**Work to be completed**
Everything in the entries except the pictures should be repeated exactly.

**Exercise material**

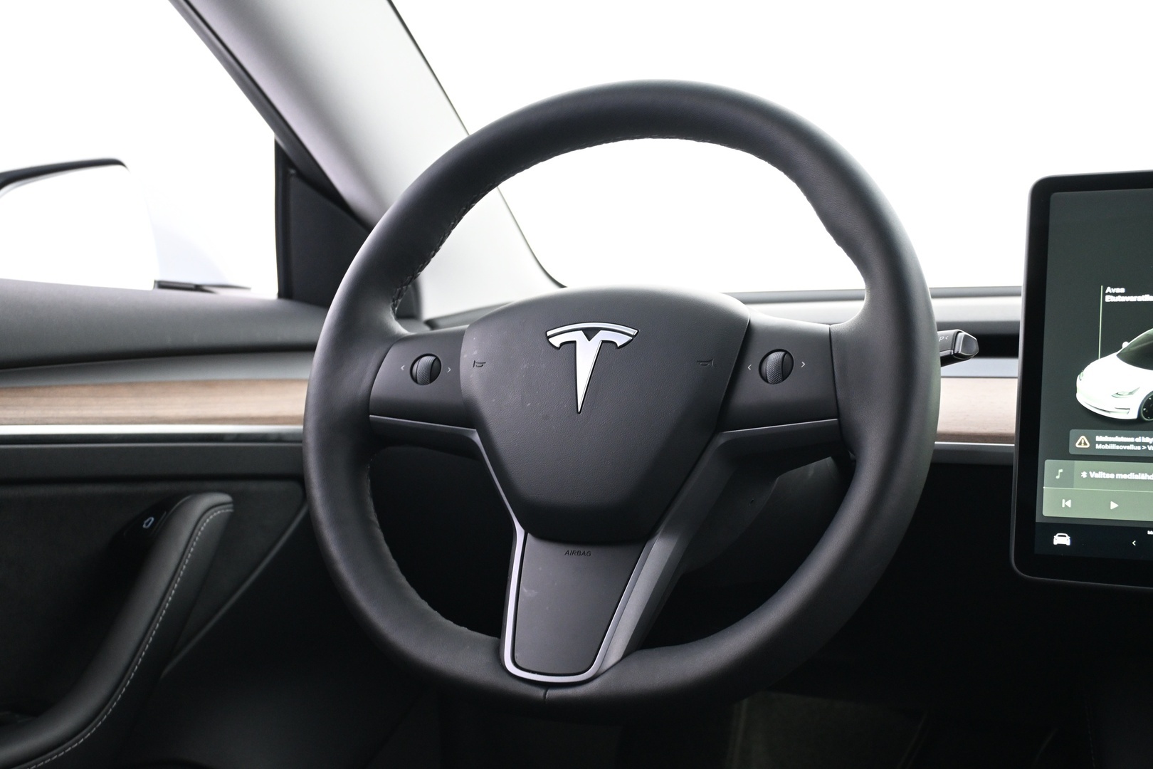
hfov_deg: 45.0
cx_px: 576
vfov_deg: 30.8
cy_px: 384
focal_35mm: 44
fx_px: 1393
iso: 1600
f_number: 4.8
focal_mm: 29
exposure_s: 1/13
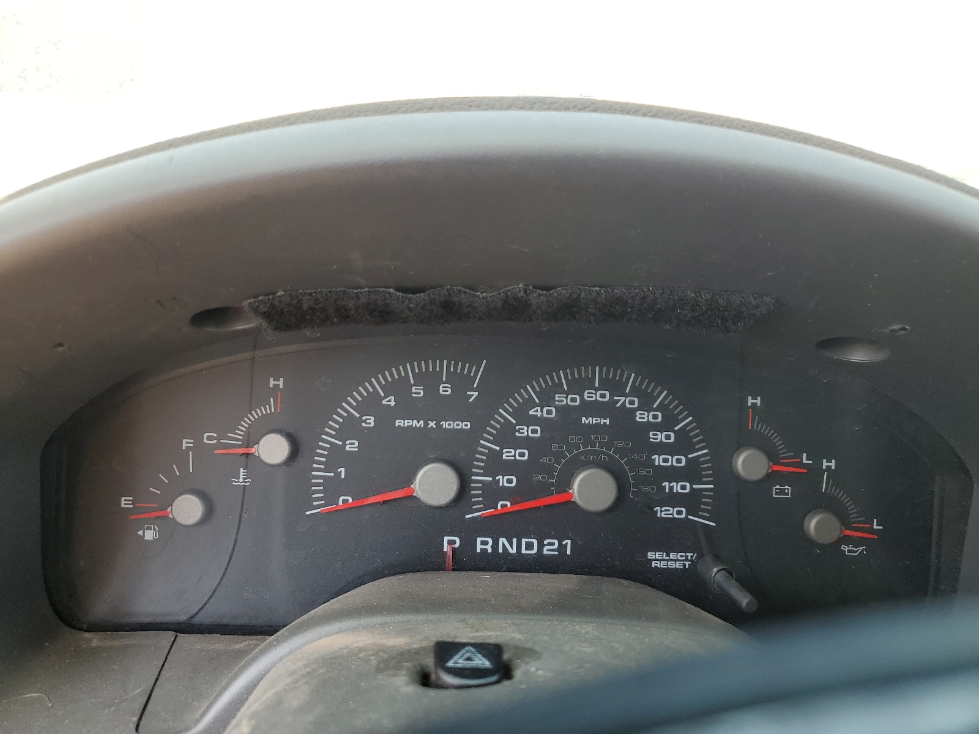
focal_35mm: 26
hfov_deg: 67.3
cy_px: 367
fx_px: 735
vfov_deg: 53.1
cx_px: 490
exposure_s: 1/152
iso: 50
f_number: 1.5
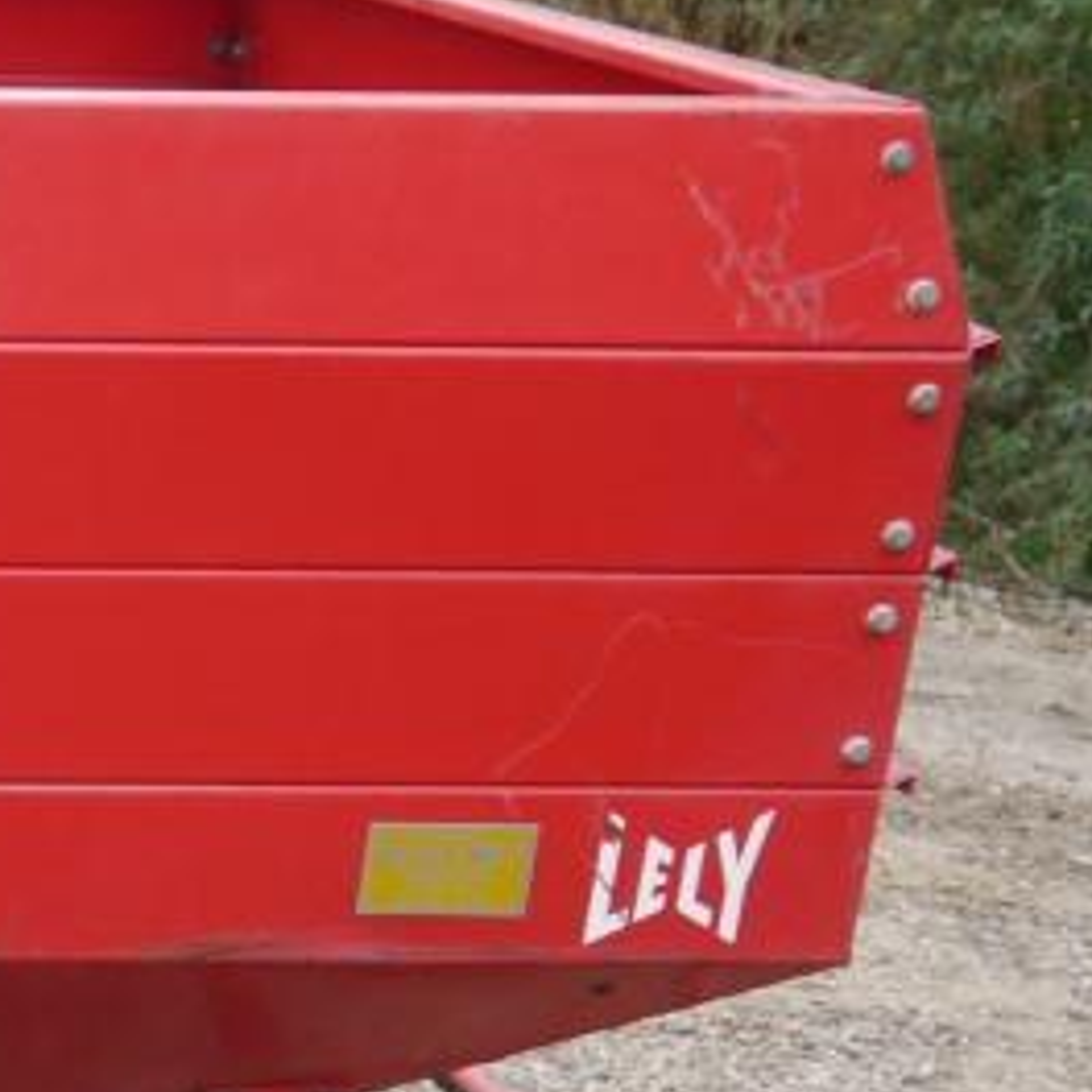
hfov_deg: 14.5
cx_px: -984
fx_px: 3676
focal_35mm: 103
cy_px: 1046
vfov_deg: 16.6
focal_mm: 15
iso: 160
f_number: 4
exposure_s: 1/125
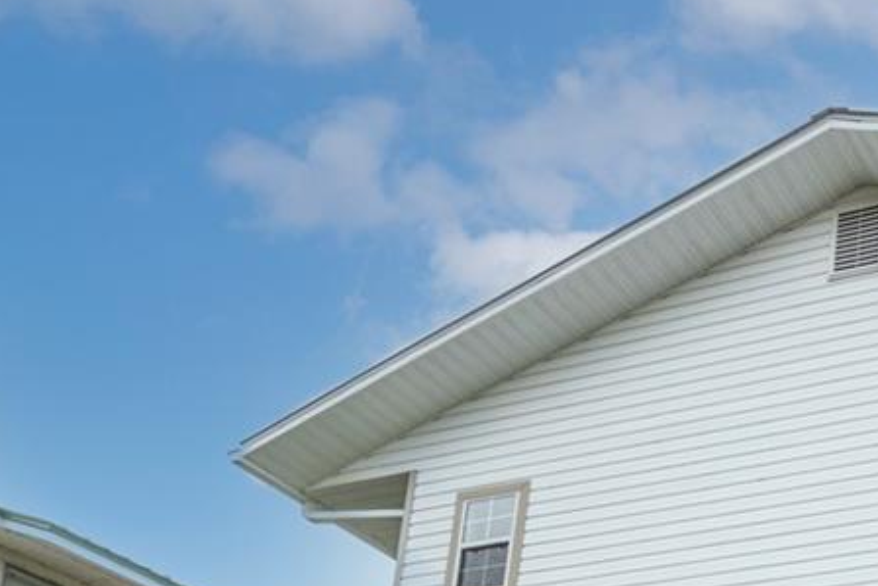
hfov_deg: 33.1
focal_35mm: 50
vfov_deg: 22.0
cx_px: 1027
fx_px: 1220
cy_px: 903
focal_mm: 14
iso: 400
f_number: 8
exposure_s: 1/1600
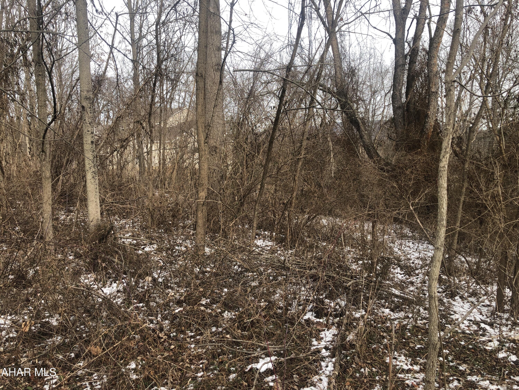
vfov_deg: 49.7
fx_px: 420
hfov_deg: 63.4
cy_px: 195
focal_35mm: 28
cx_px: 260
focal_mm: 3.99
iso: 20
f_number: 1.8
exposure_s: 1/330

**Task output**
hfov_deg: 45.0
cx_px: 576
vfov_deg: 30.8
cy_px: 384
focal_35mm: 44
fx_px: 1393
iso: 1600
f_number: 4.8
focal_mm: 29
exposure_s: 1/13
focal_35mm: 26
hfov_deg: 67.3
cy_px: 367
fx_px: 735
vfov_deg: 53.1
cx_px: 490
exposure_s: 1/152
iso: 50
f_number: 1.5
hfov_deg: 14.5
cx_px: -984
fx_px: 3676
focal_35mm: 103
cy_px: 1046
vfov_deg: 16.6
focal_mm: 15
iso: 160
f_number: 4
exposure_s: 1/125
hfov_deg: 33.1
focal_35mm: 50
vfov_deg: 22.0
cx_px: 1027
fx_px: 1220
cy_px: 903
focal_mm: 14
iso: 400
f_number: 8
exposure_s: 1/1600
vfov_deg: 49.7
fx_px: 420
hfov_deg: 63.4
cy_px: 195
focal_35mm: 28
cx_px: 260
focal_mm: 3.99
iso: 20
f_number: 1.8
exposure_s: 1/330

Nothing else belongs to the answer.